Flexible polyurethane foam is the main cushioning element used in car seats. Optimization of an occupied seat's static and dynamic behavior requires models of foam that are accurate over a wide range of excitation and pre-compression conditions. In this research, a method is described to estimate the parameters of a global model of the foam behavior from data gathered in a series of impulse tests at different settling points. The estimated model is capable of describing the responses gathered from all the impulse tests using a unique set of parameters. The global model structure includes a nonlinear elastic term and a hereditary viscoelastic term. The model can be used to predict the settling point for each mass used and, by expanding the model about that settling point, local linear models of the response to impulsive excitation can be derived. From this analysis the relationship between the local linear model parameters and the global model parameters is defined.

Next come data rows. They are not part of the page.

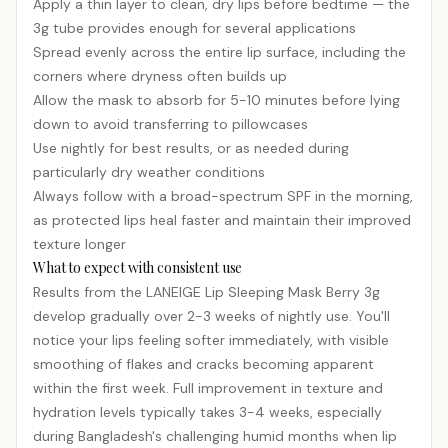
Apply a thin layer to clean, dry lips before bedtime — the
3g tube provides enough for several applications
Spread evenly across the entire lip surface, including the
corners where dryness often builds up
Allow the mask to absorb for 5-10 minutes before lying
down to avoid transferring to pillowcases
Use nightly for best results, or as needed during
particularly dry weather conditions
Always follow with a broad-spectrum
SPF
in the morning,
as protected lips heal faster and maintain their improved
texture longer
What to expect with consistent use
Results from the LANEIGE Lip Sleeping Mask Berry 3g
develop gradually over 2-3 weeks of nightly use. You'll
notice your lips feeling softer immediately, with visible
smoothing of flakes and cracks becoming apparent
within the first week. Full improvement in texture and
hydration levels typically takes 3-4 weeks, especially
during Bangladesh's challenging humid months when lip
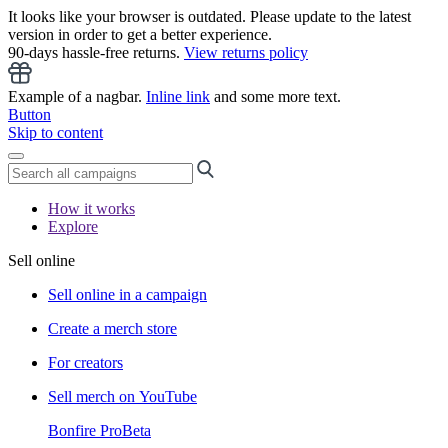
It looks like your browser is outdated. Please update to the latest
version in order to get a better experience.
90-days hassle-free returns.
View returns policy
Example of a nagbar.
Inline link
and some more text.
Button
Skip to content
How it works
Explore
Sell online
Sell online in a campaign
Create a merch store
For creators
Sell merch on YouTube
Bonfire Pro
Beta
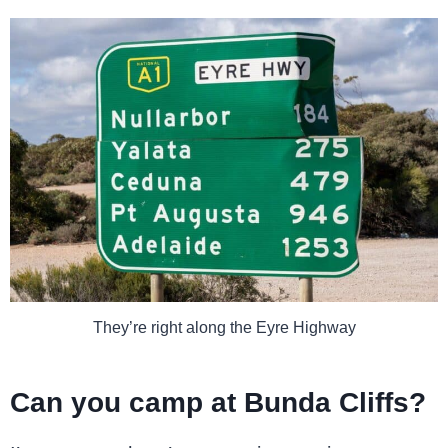
They’re right along the Eyre Highway
Can you camp at Bunda Cliffs?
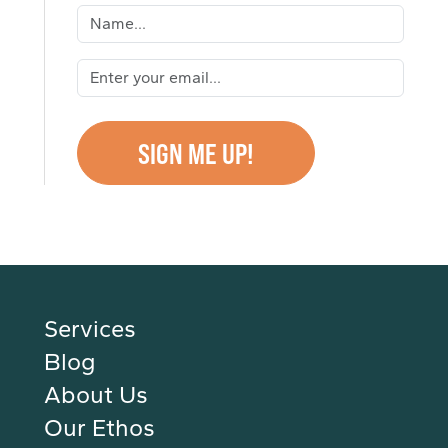
Services
Blog
About Us
Our Ethos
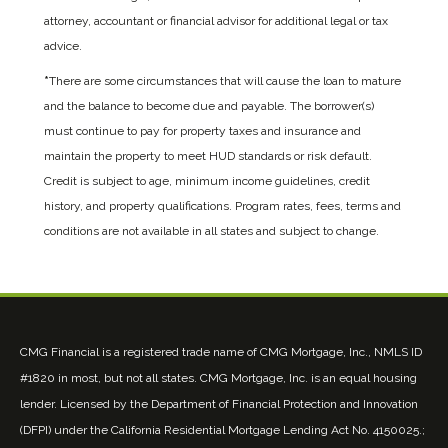
attorney, accountant or financial advisor for additional legal or tax
advice.
*
There are some circumstances that will cause the loan to mature
and the balance to become due and payable. The borrower(s)
must continue to pay for property taxes and insurance and
maintain the property to meet HUD standards or risk default.
Credit is subject to age, minimum income guidelines, credit
history, and property qualifications. Program rates, fees, terms and
conditions are not available in all states and subject to change.
CMG Financial is a registered trade name of CMG Mortgage, Inc., NMLS ID
#1820 in most, but not all states. CMG Mortgage, Inc. is an equal housing
lender. Licensed by the Department of Financial Protection and Innovation
(DFPI) under the California Residential Mortgage Lending Act No. 4150025.;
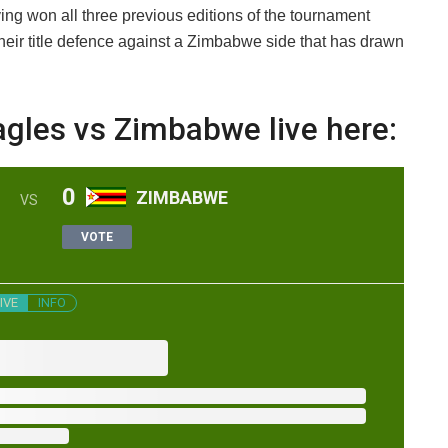
g won all three previous editions of the tournament
 their title defence against a Zimbabwe side that has drawn
agles vs Zimbabwe live here:
0
ZIMBABWE
VS
VOTE
IVE
INFO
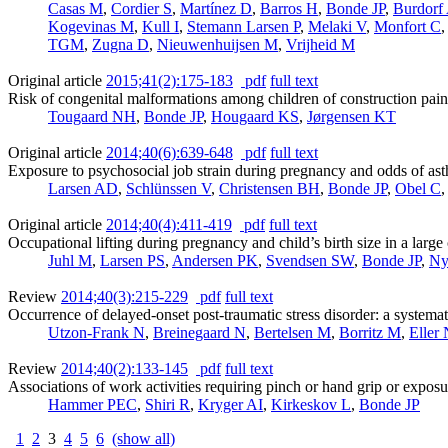
Casas M
,
Cordier S
,
Martínez D
,
Barros H
,
Bonde JP
,
Burdorf
Kogevinas M
,
Kull I
,
Stemann Larsen P
,
Melaki V
,
Monfort C
TGM
,
Zugna D
,
Nieuwenhuijsen M
,
Vrijheid M
Original article
2015;41(2):175-183
pdf
full text
Risk of congenital malformations among children of construction pai
Tougaard NH
,
Bonde JP
,
Hougaard KS
,
Jørgensen KT
Original article
2014;40(6):639-648
pdf
full text
Exposure to psychosocial job strain during pregnancy and odds of ast
Larsen AD
,
Schlünssen V
,
Christensen BH
,
Bonde JP
,
Obel C
Original article
2014;40(4):411-419
pdf
full text
Occupational lifting during pregnancy and child’s birth size in a large
Juhl M
,
Larsen PS
,
Andersen PK
,
Svendsen SW
,
Bonde JP
,
Ny
Review
2014;40(3):215-229
pdf
full text
Occurrence of delayed-onset post-traumatic stress disorder: a systemat
Utzon-Frank N
,
Breinegaard N
,
Bertelsen M
,
Borritz M
,
Eller
Review
2014;40(2):133-145
pdf
full text
Associations of work activities requiring pinch or hand grip or exposur
Hammer PEC
,
Shiri R
,
Kryger AI
,
Kirkeskov L
,
Bonde JP
1
2
3
4
5
6
(show all)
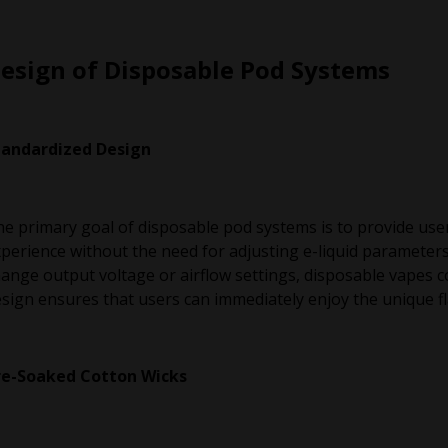
esign of Disposable Pod Systems
tandardized Design
e primary goal of disposable pod systems is to provide use
perience without the need for adjusting e-liquid parameter
ange output voltage or airflow settings, disposable vapes 
sign ensures that users can immediately enjoy the unique fla
re-Soaked Cotton Wicks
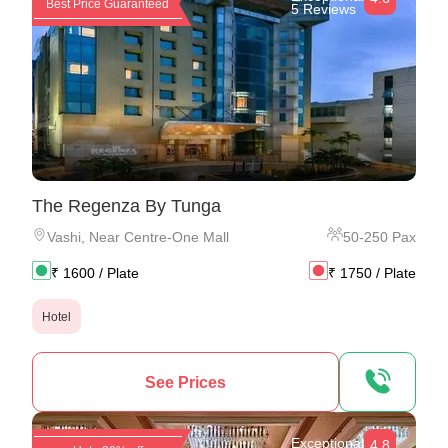
Best Price Guaranteed
5 Reviews
The Regenza By Tunga
Vashi
,
Near Centre-One Mall
50
-
250
Pax
₹
1600
/ Plate
₹
1750
/ Plate
Hotel
See Prices
Exceptional
4.8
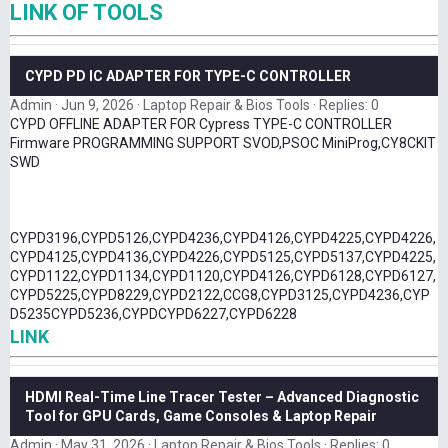
LINK OF TOOLS
CYPD PD IC ADAPTER FOR TYPE-C CONTROLLER
Admin
Jun 9, 2026
Laptop Repair & Bios Tools
Replies: 0
CYPD OFFLINE ADAPTER FOR Cypress TYPE-C CONTROLLER
Firmware PROGRAMMING SUPPORT SVOD,PSOC MiniProg,CY8CKIT
SWD
CYPD3196,CYPD5126,CYPD4236,CYPD4126,CYPD4225,CYPD4226,
CYPD4125,CYPD4136,CYPD4226,CYPD5125,CYPD5137,CYPD4225,
CYPD1122,CYPD1134,CYPD1120,CYPD4126,CYPD6128,CYPD6127,
CYPD5225,CYPD8229,CYPD2122,CCG8,CYPD3125,CYPD4236,CYP
D5235CYPD5236,CYPDCYPD6227,CYPD6228
LINK
HDMI Real-Time Line Tracer Tester – Advanced Diagnostic
Tool for GPU Cards, Game Consoles & Laptop Repair
Admin
May 31, 2026
Laptop Repair & Bios Tools
Replies: 0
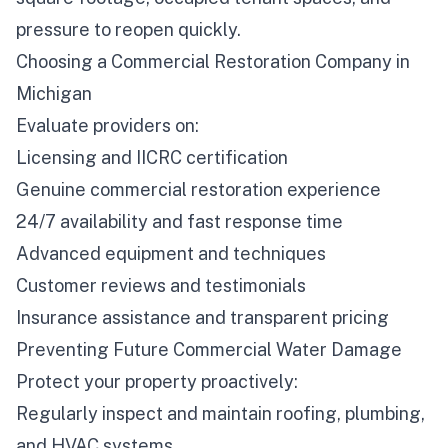
pressure to reopen quickly.
Choosing a Commercial Restoration Company in
Michigan
Evaluate providers on:
Licensing and IICRC certification
Genuine commercial restoration experience
24/7 availability and fast response time
Advanced equipment and techniques
Customer reviews and testimonials
Insurance assistance and transparent pricing
Preventing Future Commercial Water Damage
Protect your property proactively:
Regularly inspect and maintain roofing, plumbing,
and HVAC systems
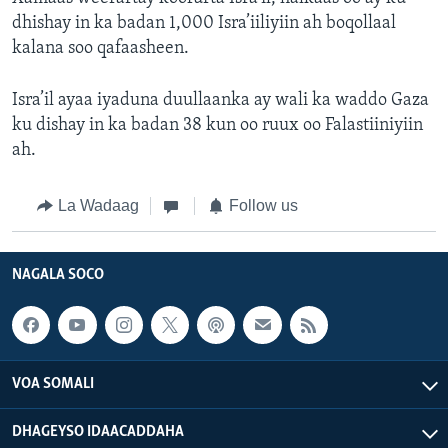
dhishay in ka badan 1,000 Isra’iiliyiin ah boqollaal
kalana soo qafaasheen.
Isra’il ayaa iyaduna duullaanka ay wali ka waddo Gaza
ku dishay in ka badan 38 kun oo ruux oo Falastiiniyiin
ah.
La Wadaag
Follow us
NAGALA SOCO
VOA SOMALI
DHAGEYSO IDAACADDAHA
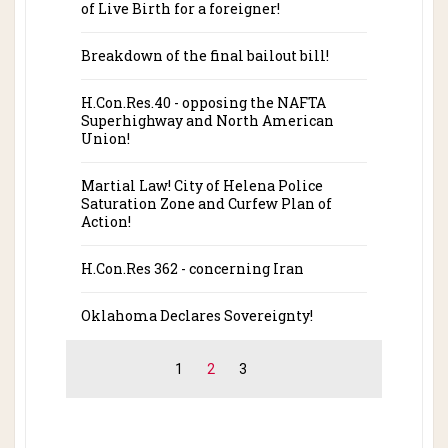
of Live Birth for a foreigner!
Breakdown of the final bailout bill!
H.Con.Res.40 - opposing the NAFTA
Superhighway and North American
Union!
Martial Law! City of Helena Police
Saturation Zone and Curfew Plan of
Action!
H.Con.Res 362 - concerning Iran
Oklahoma Declares Sovereignty!
1
2
3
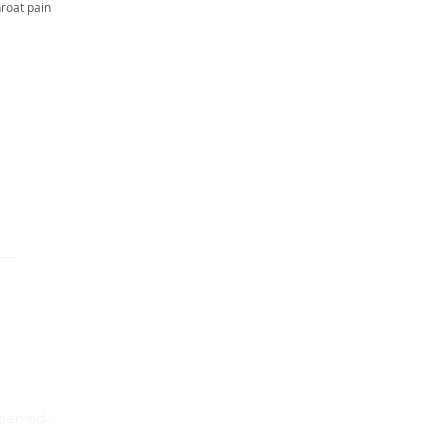
hroat pain
eserved.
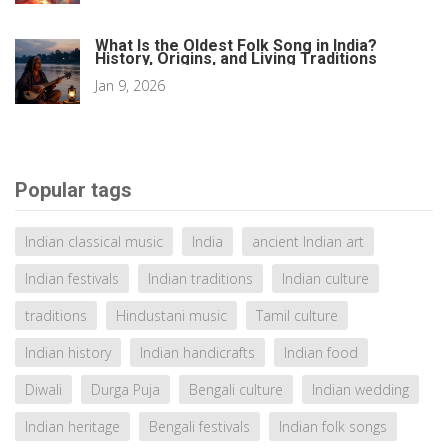
What Is the Oldest Folk Song in India?
History, Origins, and Living Traditions
Jan 9, 2026
Popular tags
Indian classical music
India
ancient Indian art
Indian festivals
Indian traditions
Indian culture
traditions
Hindustani music
Tamil culture
Indian history
Indian handicrafts
Indian food
Diwali
Durga Puja
Bengali culture
Indian wedding
Indian heritage
Bengali festivals
Indian folk songs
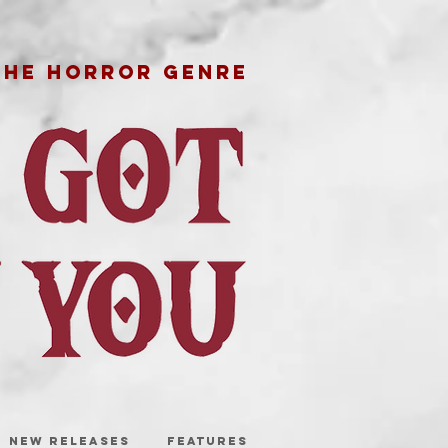
THE HORROR GENRE
NEW RELEASES
FEATURES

Vehicle occupants are exposed to low frequency vibrations which can adversely affect the ride comfort. Exposure to vibrations can also lead to problems ranging from fatigue and lower back pain to more serious issues like injuries to the spine. The transmission of vibration to seated occupants can be controlled by appropriately designing car seats, which requires a deep understanding of the seat-occupant system behavior. A seat-occupant system is composed of two main components: the seat and the occupant. A key element in the seat, which is a challenge to model, is the flexible polyurethane foam in the seat cushion, which is a nonlinear and viscoelastic material exhibiting behavior on multiple time-scales. The multi-body occupant model is also geometrically nonlinear. The combined model also incorporates profiles of the seat and the occupant, and includes relatively simple friction models at the occupant and seat interfaces.